### Task goal
Carry none of the pictures over; write out the complete data exactly.

[Collected data entries]
[Start of Attachment]
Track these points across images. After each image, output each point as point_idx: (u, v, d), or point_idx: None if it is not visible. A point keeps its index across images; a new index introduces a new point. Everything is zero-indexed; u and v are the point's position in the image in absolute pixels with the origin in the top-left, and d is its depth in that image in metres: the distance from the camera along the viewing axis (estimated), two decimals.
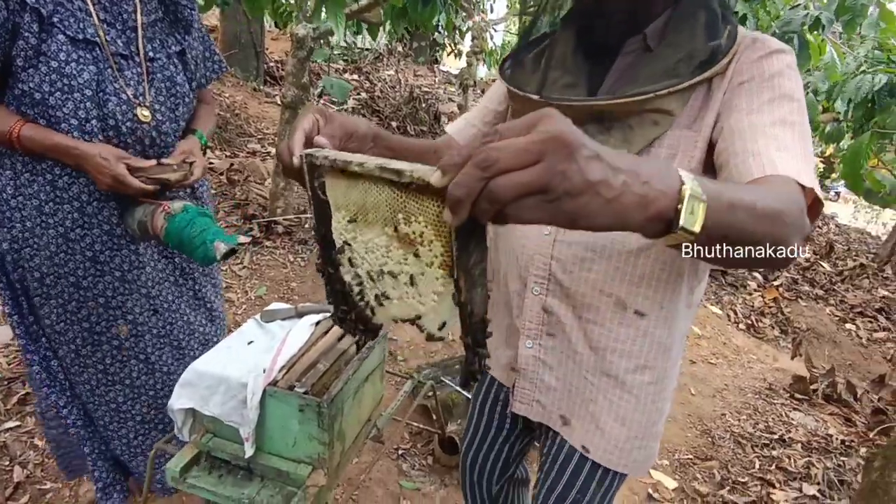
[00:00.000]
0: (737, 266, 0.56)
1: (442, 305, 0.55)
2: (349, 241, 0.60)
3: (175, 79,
[End of Attachment]
### Answer to the problem
Track these points across images. After each image, output each point as point_idx: (u, v, d), or point_idx: None if it is not visible. A point keeps its index across images; a new index introduces a new point. Everything is zero-indexed; u and v are the point's position in the image in absolute pixels with the origin in the top-left, and d is its depth in that image in metres: the distance from the camera along the viewing axis (estimated), two decimals.
[00:00.000]
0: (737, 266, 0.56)
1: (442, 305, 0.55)
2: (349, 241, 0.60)
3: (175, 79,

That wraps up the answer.